Given data:
══════════════════════════════

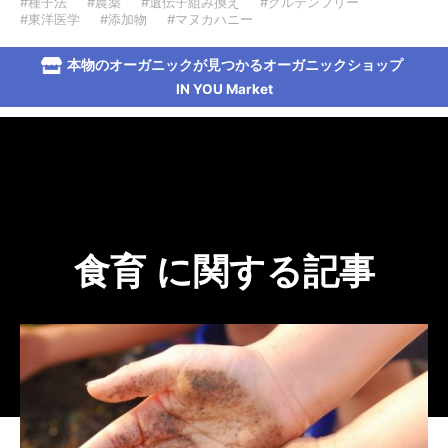
#種子法
#農薬
#遺伝子組み換え
#グルテンフリー
#東洋医学
#添加物
#マヌカハニー
本物のオーガニックが見つかるオーガニックショップ
IN YOU Market
食育 に関する記事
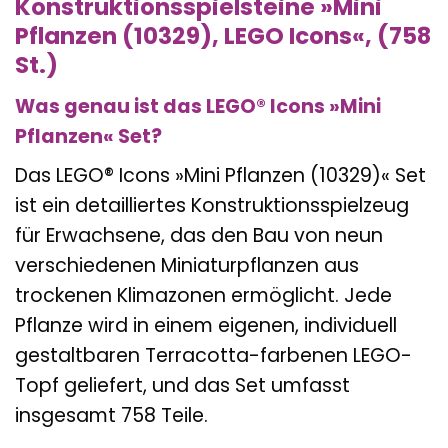
Konstruktionsspielsteine »Mini
Pflanzen (10329), LEGO Icons«, (758
St.)
Was genau ist das LEGO® Icons »Mini
Pflanzen« Set?
Das LEGO® Icons »Mini Pflanzen (10329)« Set
ist ein detailliertes Konstruktionsspielzeug
für Erwachsene, das den Bau von neun
verschiedenen Miniaturpflanzen aus
trockenen Klimazonen ermöglicht. Jede
Pflanze wird in einem eigenen, individuell
gestaltbaren Terracotta-farbenen LEGO-
Topf geliefert, und das Set umfasst
insgesamt 758 Teile.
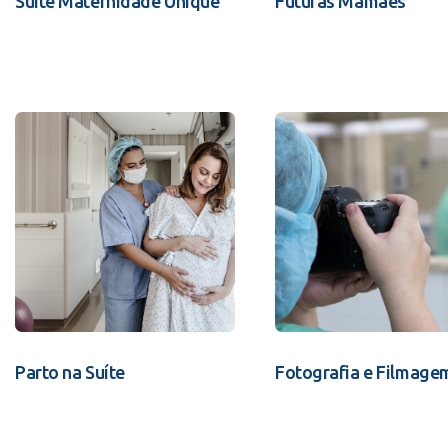
Suíte Maternidade Unique
Futuras Mamães
Parto na Suíte
Fotografia e Filmage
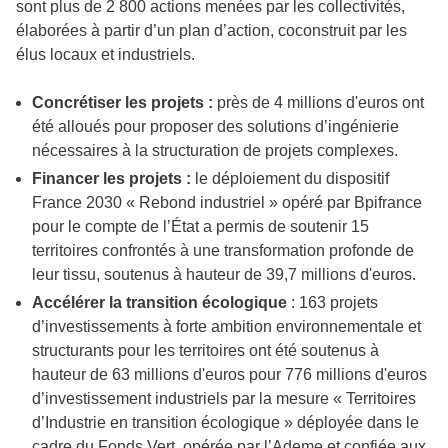
sont plus de 2 800 actions menées par les collectivités,
élaborées à partir d’un plan d’action, coconstruit par les
élus locaux et industriels.
Concrétiser les projets :
près de 4 millions d'euros ont
été alloués pour proposer des solutions d’ingénierie
nécessaires à la structuration de projets complexes.
Financer les projets :
le déploiement du dispositif
France 2030 « Rebond industriel » opéré par Bpifrance
pour le compte de l’État a permis de soutenir 15
territoires confrontés à une transformation profonde de
leur tissu, soutenus à hauteur de 39,7 millions d'euros.
Accélérer la transition écologique
: 163 projets
d’investissements à forte ambition environnementale et
structurants pour les territoires ont été soutenus à
hauteur de 63 millions d'euros pour 776 millions d'euros
d’investissement industriels par la mesure « Territoires
d’Industrie en transition écologique » déployée dans le
cadre du Fonds Vert, opérée par l’Ademe et confiée aux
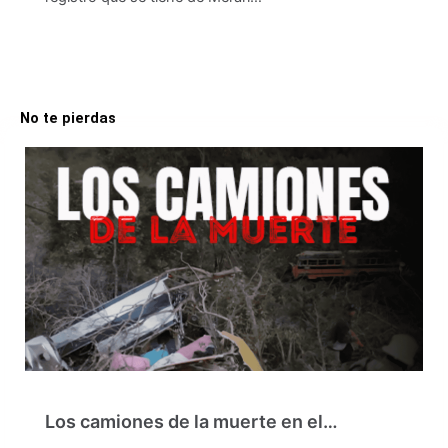
No te pierdas
Los camiones de la muerte en el…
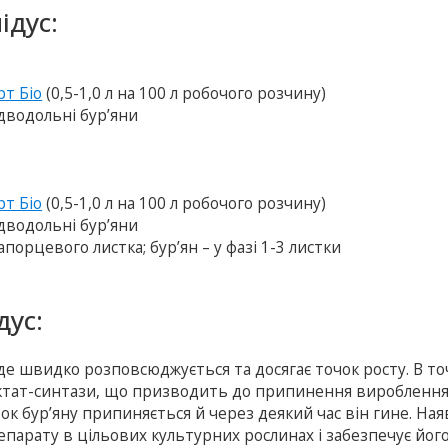
ідус:
рт Біо
(0,5-1,0 л на 100 л робочого розчину)
 дводольні бур’яни
рт Біо
(0,5-1,0 л на 100 л робочого розчину)
 дводольні бур’яни
апорцевого листка; бур’ян – у фазі 1-3 листки
дус:
 де швидко розповсюджується та досягає точок росту. В то
ктат-синтази, що призводить до припинення виробленн
ток бур’яну припиняється й через деякий час він гине. На
арату в цільових культурних рослинах і забезпечує його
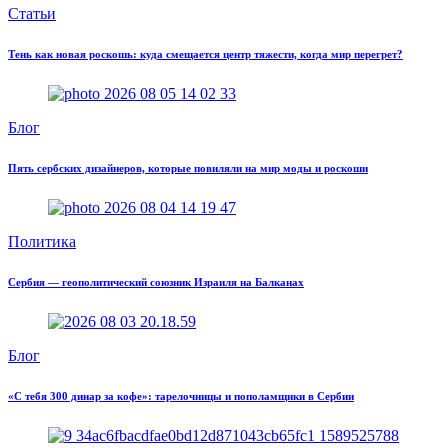
Статьи
Тень как новая роскошь: куда смещается центр тяжести, когда мир перегрет?
Блог
Пять сербских дизайнеров, которые повиляли на мир моды и роскоши
Политика
Сербия — геополитический союзник Израиля на Балканах
Блог
«С тебя 300 динар за кофе»: тарелочницы и пополамщики в Сербии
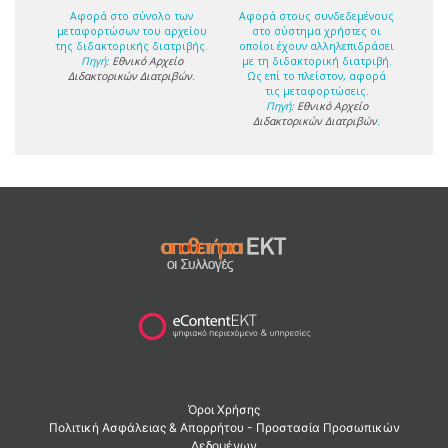
Αφορά στο σύνολο των
Αφορά στους συνδεδεμένους
μεταφορτώσων του αρχείου
στο σύστημα χρήστες οι
της διδακτορικής διατριβής.
οποίοι έχουν αλληλεπιδράσει
Πηγή:
Εθνικό Αρχείο
με τη διδακτορική διατριβή.
Διδακτορικών Διατριβών
.
Ως επί το πλείστον, αφορά
τις μεταφορτώσεις.
Πηγή:
Εθνικό Αρχείο
Διδακτορικών Διατριβών
.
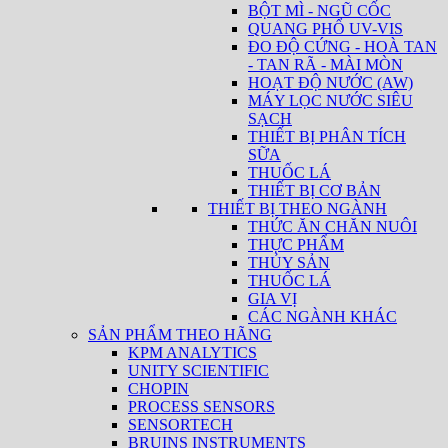
BỘT MÌ - NGŨ CỐC
QUANG PHỔ UV-VIS
ĐO ĐỘ CỨNG - HOÀ TAN
- TAN RÃ - MÀI MÒN
HOẠT ĐỘ NƯỚC (AW)
MÁY LỌC NƯỚC SIÊU
SẠCH
THIẾT BỊ PHÂN TÍCH
SỮA
THUỐC LÁ
THIẾT BỊ CƠ BẢN
THIẾT BỊ THEO NGÀNH
THỨC ĂN CHĂN NUÔI
THỰC PHẨM
THỦY SẢN
THUỐC LÁ
GIA VỊ
CÁC NGÀNH KHÁC
SẢN PHẨM THEO HÃNG
KPM ANALYTICS
UNITY SCIENTIFIC
CHOPIN
PROCESS SENSORS
SENSORTECH
BRUINS INSTRUMENTS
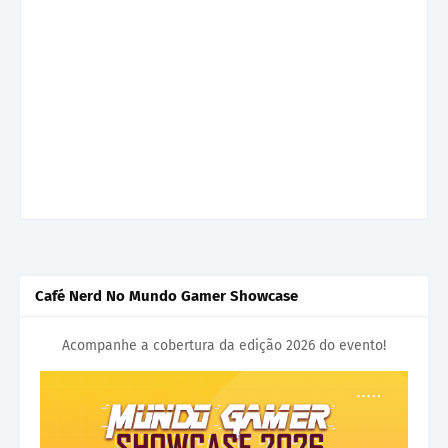
Café Nerd No Mundo Gamer Showcase
Acompanhe a cobertura da edição 2026 do evento!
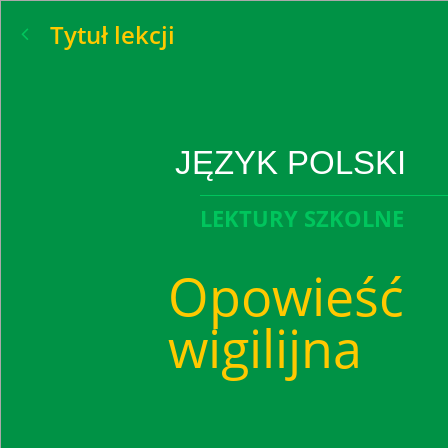
Tytuł lekcji
JĘZYK POLSKI
LEKTURY SZKOLNE
Opowieść
wigilijna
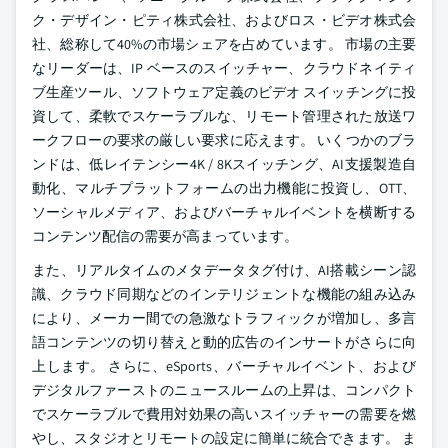
ク・デザイン・ピティ株式会社、およびロス・ビデオ株式会
社、総称して40%の市場シェアを占めています。 市場の主要
なリーダーは、IP ベースのスイッチャー、クラウドネイティ
ブ生産ツール、ソフトウェア定義のビデオ スイッチングに投
資して、柔軟でスケーラブルな、リモート管理された放送ワ
ークフローの要求の厳しい要求に応えます。 いくつかのブラ
ンドは、低レイテンシー4K / 8Kスイッチング、AI支援製造自
動化、マルチプラットフォームの出力機能に投資し、OTT、
ソーシャルメディア、およびバーチャルイベントを横断する
コンテンツ配信の需要が高まっています。
また、リアルタイムのメタデータタグ付け、AI搭載シーン認
識、クラウド同期などのインテリジェントな機能の組み込み
により、メーカー間での急激なトラフィックが増加し、多言
語コンテンツの切り替えと動的広告のインサートがさらに向
上します。 さらに、eSports、バーチャルイベント、および
デジタルファーストのニュースルームの上昇は、コンパクト
でスケーラブルで費用対効果の高いスイッチャーの需要を燃
やし、スタジオとリモートの設定に簡単に統合できます。 ま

══════════════════════════════

Goal of the exercise: Leaving out the pictures, output the listing above exactly as given.

Completed task:
#種子法
#農薬
#遺伝子組み換え
#グルテンフリー
#東洋医学
#添加物
#マヌカハニー
本物のオーガニックが見つかるオーガニックショップ
IN YOU Market
食育 に関する記事
Konstruktionsspielsteine »Mini
Pflanzen (10329), LEGO Icons«, (758
St.)
Was genau ist das LEGO® Icons »Mini
Pflanzen« Set?
Das LEGO® Icons »Mini Pflanzen (10329)« Set
ist ein detailliertes Konstruktionsspielzeug
für Erwachsene, das den Bau von neun
verschiedenen Miniaturpflanzen aus
trockenen Klimazonen ermöglicht. Jede
Pflanze wird in einem eigenen, individuell
gestaltbaren Terracotta-farbenen LEGO-
Topf geliefert, und das Set umfasst
insgesamt 758 Teile.
Suíte Maternidade Unique
Futuras Mamães
Parto na Suíte
Fotografia e Filmage
sont plus de 2 800 actions menées par les collectivités,
élaborées à partir d’un plan d’action, coconstruit par les
élus locaux et industriels.
Concrétiser les projets :
près de 4 millions d'euros ont
été alloués pour proposer des solutions d’ingénierie
nécessaires à la structuration de projets complexes.
Financer les projets :
le déploiement du dispositif
France 2030 « Rebond industriel » opéré par Bpifrance
pour le compte de l’État a permis de soutenir 15
territoires confrontés à une transformation profonde de
leur tissu, soutenus à hauteur de 39,7 millions d'euros.
Accélérer la transition écologique
: 163 projets
d’investissements à forte ambition environnementale et
structurants pour les territoires ont été soutenus à
hauteur de 63 millions d'euros pour 776 millions d'euros
d’investissement industriels par la mesure « Territoires
d’Industrie en transition écologique » déployée dans le
cadre du Fonds Vert, opérée par l’Ademe et confiée aux
No te pierdas
Los camiones de la muerte en el…
ідус:
рт Біо
(0,5-1,0 л на 100 л робочого розчину)
 дводольні бур’яни
рт Біо
(0,5-1,0 л на 100 л робочого розчину)
 дводольні бур’яни
апорцевого листка; бур’ян – у фазі 1-3 листки
дус:
 де швидко розповсюджується та досягає точок росту. В то
ктат-синтази, що призводить до припинення виробленн
ток бур’яну припиняється й через деякий час він гине. На
арату в цільових культурних рослинах і забезпечує його
Статьи
Тень как новая роскошь: куда смещается центр тяжести, когда мир перегрет?
Блог
Пять сербских дизайнеров, которые повиляли на мир моды и роскоши
Политика
Сербия — геополитический союзник Израиля на Балканах
Блог
«С тебя 300 динар за кофе»: тарелочницы и пополамщики в Сербии
Αφορά στο σύνολο των
Αφορά στους συνδεδεμένους
μεταφορτώσων του αρχείου
στο σύστημα χρήστες οι
της διδακτορικής διατριβής.
οποίοι έχουν αλληλεπιδράσει
Πηγή:
Εθνικό Αρχείο
με τη διδακτορική διατριβή.
Διδακτορικών Διατριβών
.
Ως επί το πλείστον, αφορά
τις μεταφορτώσεις.
Πηγή:
Εθνικό Αρχείο
Διδακτορικών Διατριβών
.
BỘT MÌ - NGŨ CỐC
QUANG PHỔ UV-VIS
ĐO ĐỘ CỨNG - HOÀ TAN
- TAN RÃ - MÀI MÒN
HOẠT ĐỘ NƯỚC (AW)
MÁY LỌC NƯỚC SIÊU
SẠCH
THIẾT BỊ PHÂN TÍCH
SỮA
THUỐC LÁ
THIẾT BỊ CƠ BẢN
THIẾT BỊ THEO NGÀNH
THỨC ĂN CHĂN NUÔI
THỰC PHẨM
THỦY SẢN
THUỐC LÁ
GIA VỊ
CÁC NGÀNH KHÁC
SẢN PHẨM THEO HÃNG
KPM ANALYTICS
UNITY SCIENTIFIC
CHOPIN
PROCESS SENSORS
SENSORTECH
BRUINS INSTRUMENTS
Café Nerd No Mundo Gamer Showcase
Acompanhe a cobertura da edição 2026 do evento!
Tytuł lekcji
JĘZYK POLSKI
LEKTURY SZKOLNE
Opowieść
wigilijna
ク・デザイン・ピティ株式会社、およびロス・ビデオ株式会
社、総称して40%の市場シェアを占めています。 市場の主要
なリーダーは、IP ベースのスイッチャー、クラウドネイティ
ブ生産ツール、ソフトウェア定義のビデオ スイッチングに投
資して、柔軟でスケーラブルな、リモート管理された放送ワ
ークフローの要求の厳しい要求に応えます。 いくつかのブラ
ンドは、低レイテンシー4K / 8Kスイッチング、AI支援製造自
動化、マルチプラットフォームの出力機能に投資し、OTT、
ソーシャルメディア、およびバーチャルイベントを横断する
コンテンツ配信の需要が高まっています。
また、リアルタイムのメタデータタグ付け、AI搭載シーン認
識、クラウド同期などのインテリジェントな機能の組み込み
により、メーカー間での急激なトラフィックが増加し、多言
語コンテンツの切り替えと動的広告のインサートがさらに向
上します。 さらに、eSports、バーチャルイベント、および
デジタルファーストのニュースルームの上昇は、コンパクト
でスケーラブルで費用対効果の高いスイッチャーの需要を燃
やし、スタジオとリモートの設定に簡単に統合できます。 ま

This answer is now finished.